:: WHAT THE EXERCISE ASKS ::
Print the lines word for word, starting with the line that contains "Which series has" and continuing through the end of the lines. Leave the pictures out of your answer.

:: EXERCISE MATERIALS ::
·····

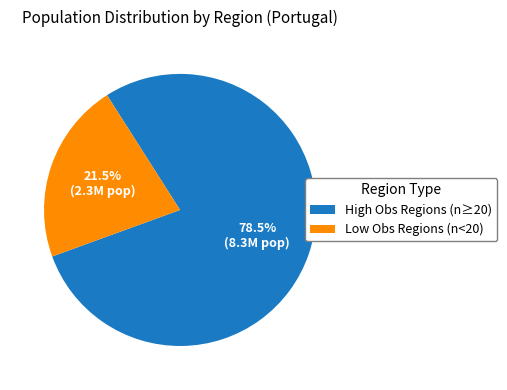

Is there any slice that represents more than half of the pie?

Yes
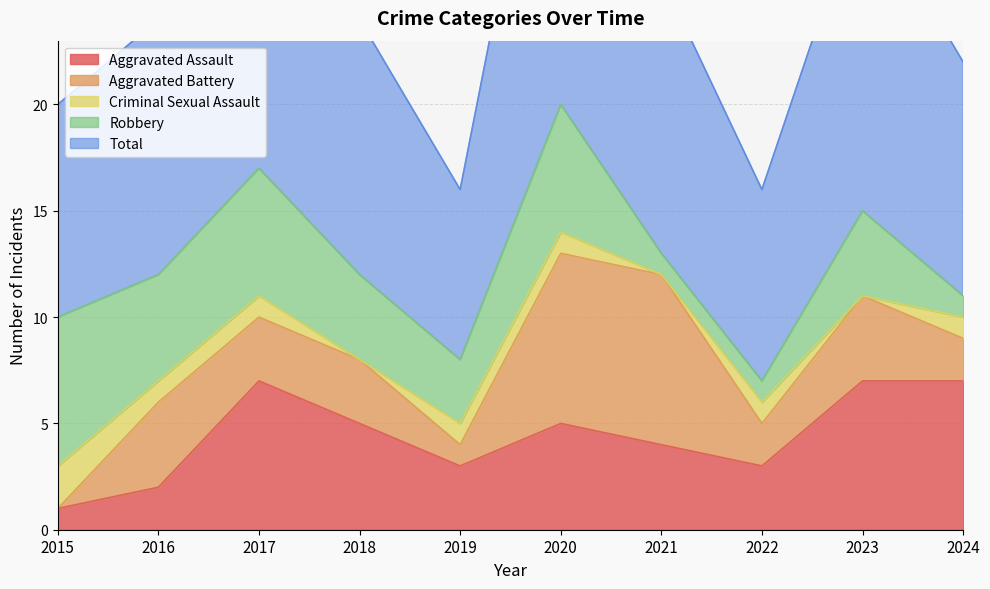

True or false: Total and Aggravated Assault intersect in this chart.

False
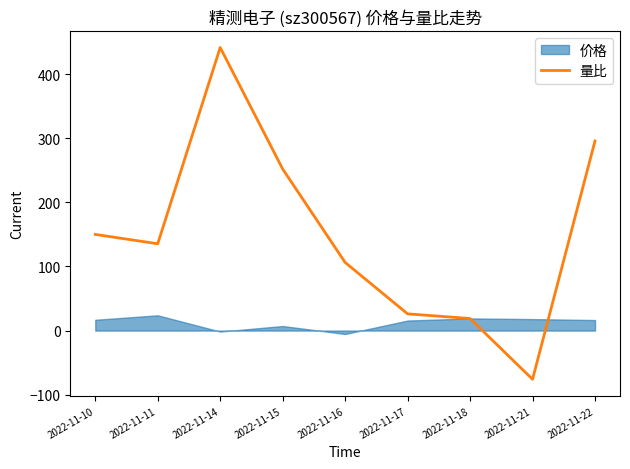

What is the sum of all values?

1350.0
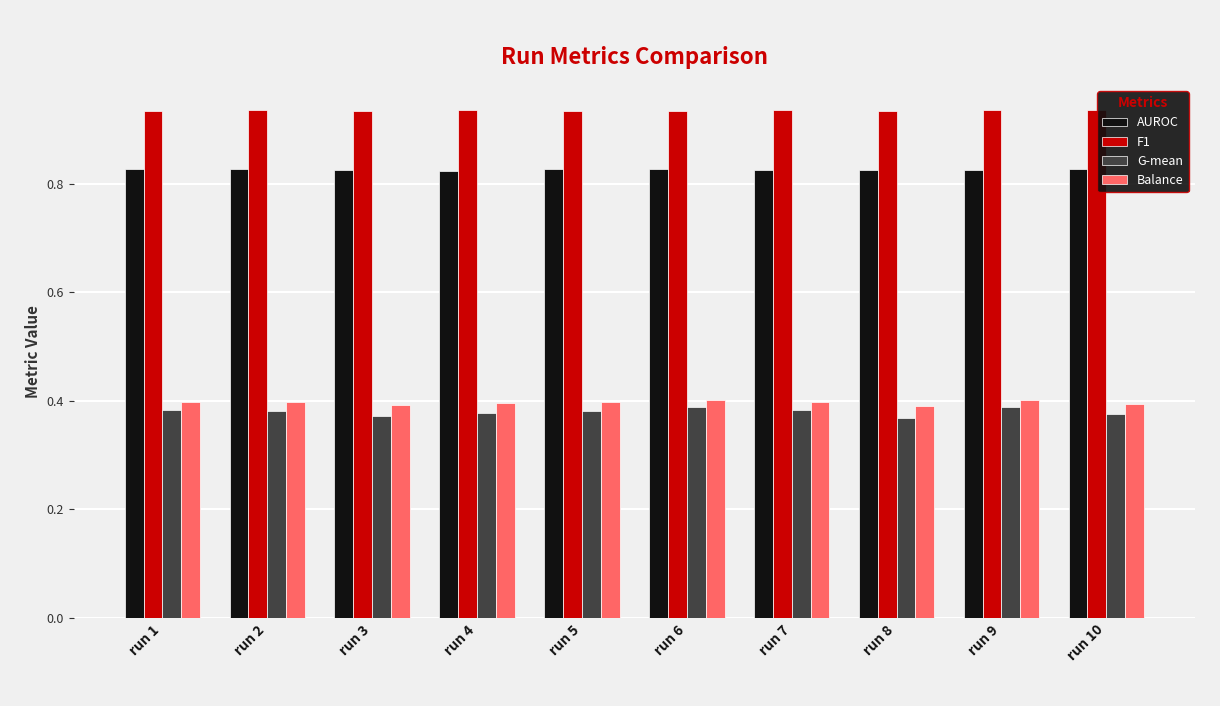

Which series has the largest total across all categories?

F1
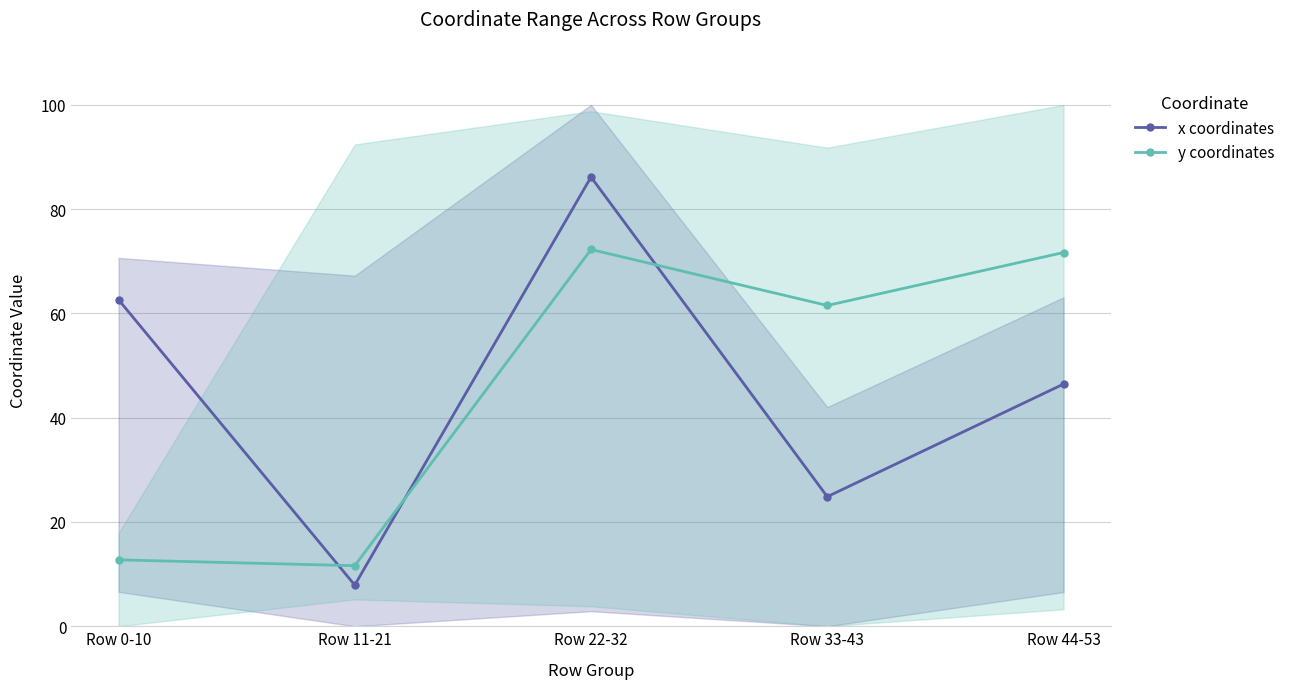

What position from the right is Row 22-32?

3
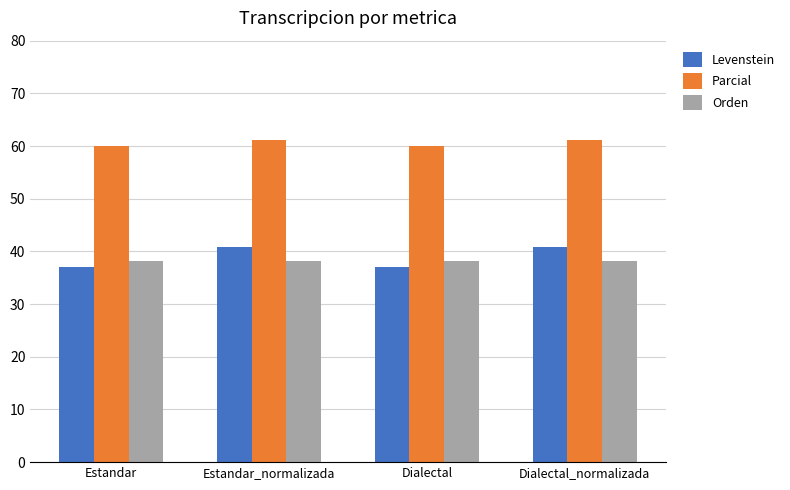

What is the sum of all Levenstein values?

155.7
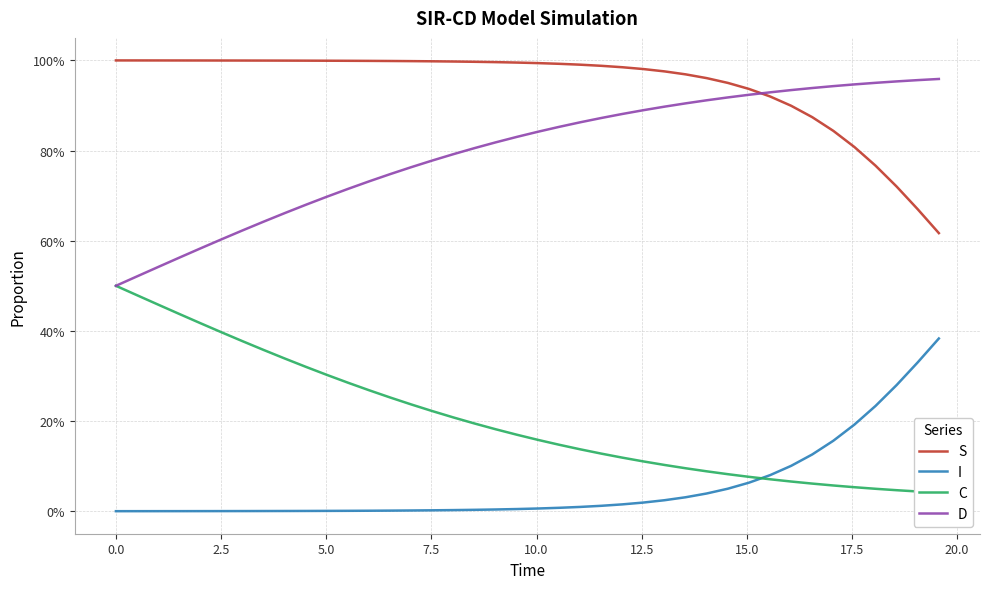

What is the average value of the I series?

0.1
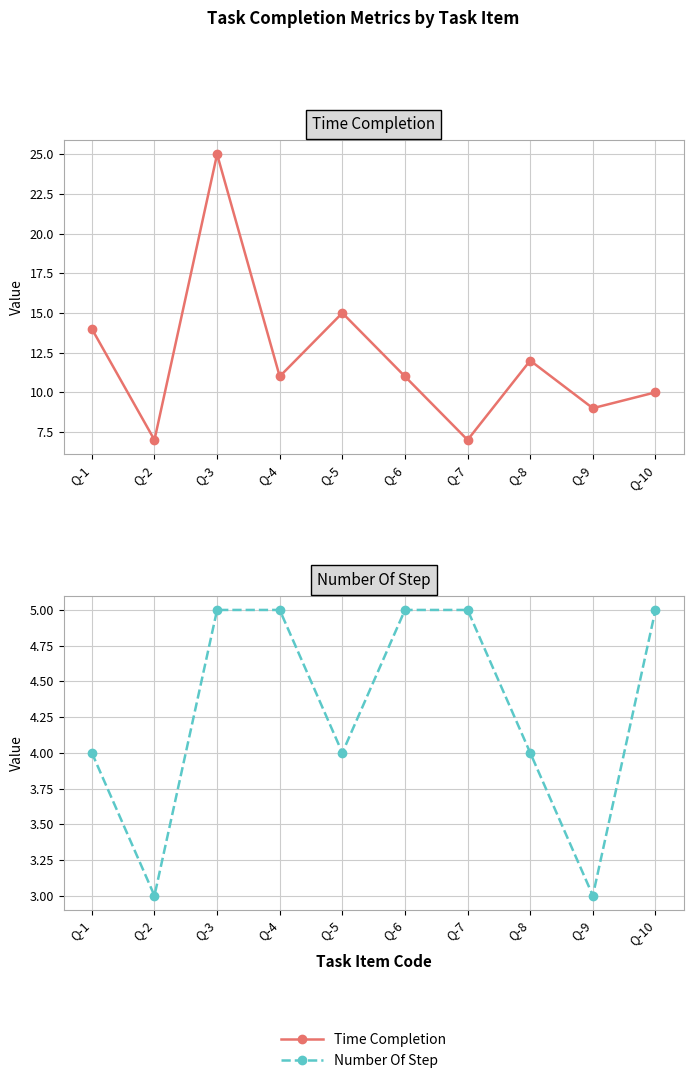

How many series are shown in this chart?

2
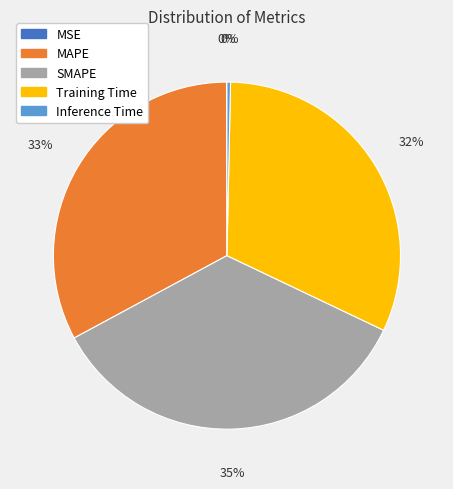

Is it true that Training Time is 32% of the pie?

True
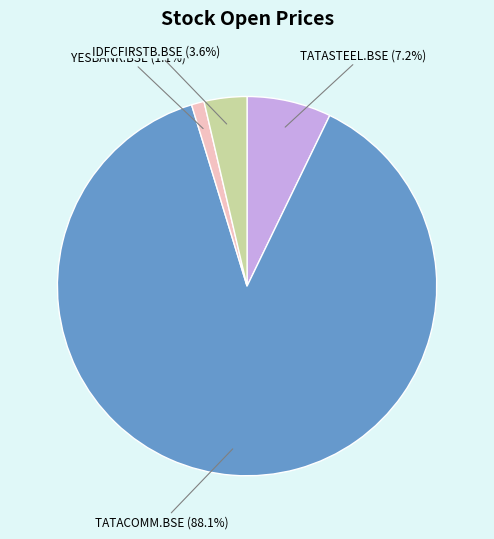

True or false: TATACOMM.BSE accounts for 99% of the total.

False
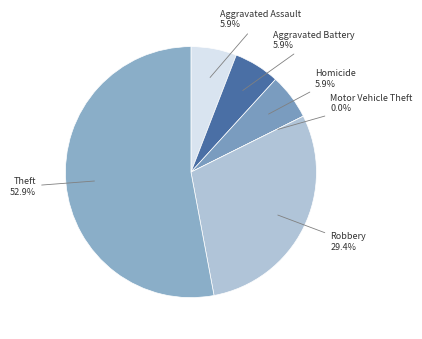

Is Theft the majority of the pie?

Yes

·····

:: SOLUTION TO THE EXERCISE ::
Which series has the largest total across all categories?

F1

What position from the right is Row 22-32?

3

What is the sum of all Levenstein values?

155.7

What is the average value of the I series?

0.1

How many series are shown in this chart?

2

Is it true that Training Time is 32% of the pie?

True

True or false: TATACOMM.BSE accounts for 99% of the total.

False

Is Theft the majority of the pie?

Yes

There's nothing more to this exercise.